Задание: Воспроизведите целиком, без единого изменения, приведённый ниже отрывок о неофициальных художниках и их противостоянии официальному искусству.

Противостояние культурно-пространственной косности официального искусства объединило неофициальных художников этого периода. Персонализм и духовность стали пафосом этого противостояния. Вся окружающая социально-бытовая действительность по причине вышеуказанного противостояния оказалась отодвинутой (в отдельных случаях редуцированной и определяемой знаком неистинного бытия) от сферы чистого искусства. Это время явило образ, позу художника — провидца, стоика и жреца. Оно открыло нам весьма значительные и сильные личности в изобразительном искусстве. Перечислить их всех невозможно, тем более что нетрудно и ошибиться, отдав предпочтение тем, кто сильнее прочих повлиял на меня (по причине ли большей известности мне лично, так как узнать что-либо в достаточной полноте в те времена было делом нелегким, или потому, что поразили меня в определенные моменты моего художественного развития). Но не могу не назвать имена Целкова, Шварцмана, Краснопевцева, Вейсберга, Немухина, Янкилевского, Яковлева, Штейнберга. Повторяю, этот список никого (даже и меня на будущее) и ни к чему не обязывает.

Извлечённый материал:
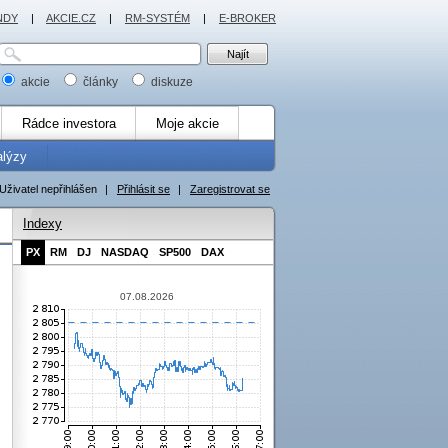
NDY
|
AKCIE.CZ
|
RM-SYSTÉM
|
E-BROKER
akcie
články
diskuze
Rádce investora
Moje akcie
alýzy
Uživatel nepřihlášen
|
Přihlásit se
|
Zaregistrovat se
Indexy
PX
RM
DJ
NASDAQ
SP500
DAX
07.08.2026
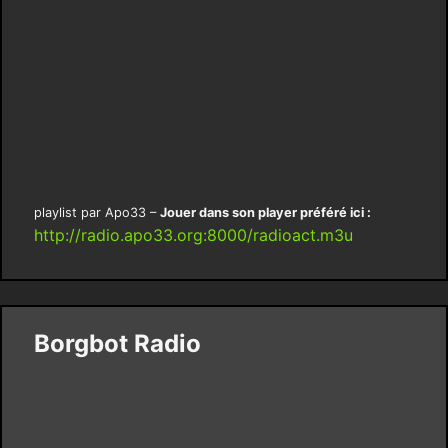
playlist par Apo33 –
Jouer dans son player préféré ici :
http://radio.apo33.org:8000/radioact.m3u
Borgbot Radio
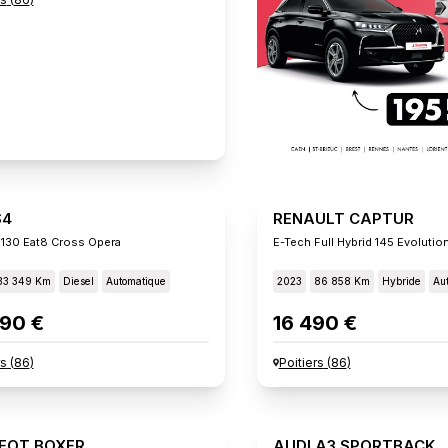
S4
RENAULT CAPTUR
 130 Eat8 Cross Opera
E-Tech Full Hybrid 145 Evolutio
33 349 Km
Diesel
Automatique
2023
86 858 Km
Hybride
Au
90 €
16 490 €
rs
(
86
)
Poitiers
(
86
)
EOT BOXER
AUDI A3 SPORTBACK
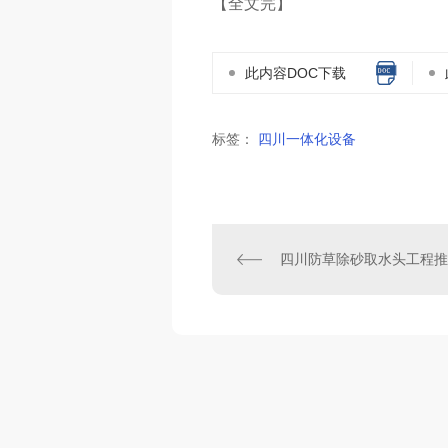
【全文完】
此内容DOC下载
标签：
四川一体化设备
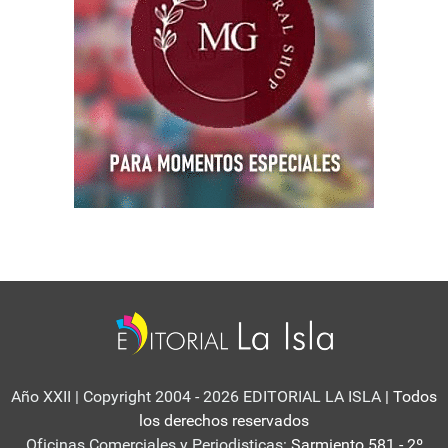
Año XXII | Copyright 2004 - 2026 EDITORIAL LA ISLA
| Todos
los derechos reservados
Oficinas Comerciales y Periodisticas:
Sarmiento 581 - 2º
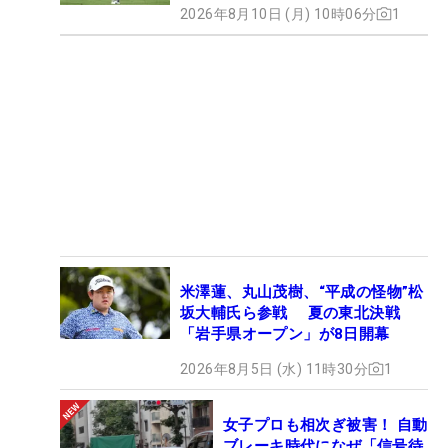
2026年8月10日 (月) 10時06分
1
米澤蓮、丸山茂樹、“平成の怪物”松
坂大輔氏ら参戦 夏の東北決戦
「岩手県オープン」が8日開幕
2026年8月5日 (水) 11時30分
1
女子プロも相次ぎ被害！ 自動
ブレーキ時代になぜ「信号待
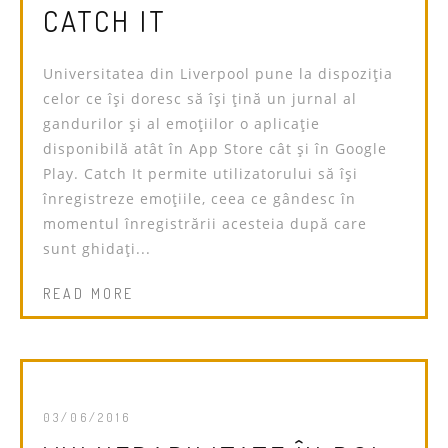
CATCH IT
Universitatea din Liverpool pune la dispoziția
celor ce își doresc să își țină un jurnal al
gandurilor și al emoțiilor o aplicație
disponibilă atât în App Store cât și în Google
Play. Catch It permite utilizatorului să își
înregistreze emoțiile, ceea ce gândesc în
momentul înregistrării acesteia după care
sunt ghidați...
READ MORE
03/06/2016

Решение задачи:
Противостояние культурно-пространственной косности официального искусства объединило неофициальных художников этого периода. Персонализм и духовность стали пафосом этого противостояния. Вся окружающая социально-бытовая действительность по причине вышеуказанного противостояния оказалась отодвинутой (в отдельных случаях редуцированной и определяемой знаком неистинного бытия) от сферы чистого искусства. Это время явило образ, позу художника — провидца, стоика и жреца. Оно открыло нам весьма значительные и сильные личности в изобразительном искусстве. Перечислить их всех невозможно, тем более что нетрудно и ошибиться, отдав предпочтение тем, кто сильнее прочих повлиял на меня (по причине ли большей известности мне лично, так как узнать что-либо в достаточной полноте в те времена было делом нелегким, или потому, что поразили меня в определенные моменты моего художественного развития). Но не могу не назвать имена Целкова, Шварцмана, Краснопевцева, Вейсберга, Немухина, Янкилевского, Яковлева, Штейнберга. Повторяю, этот список никого (даже и меня на будущее) и ни к чему не обязывает.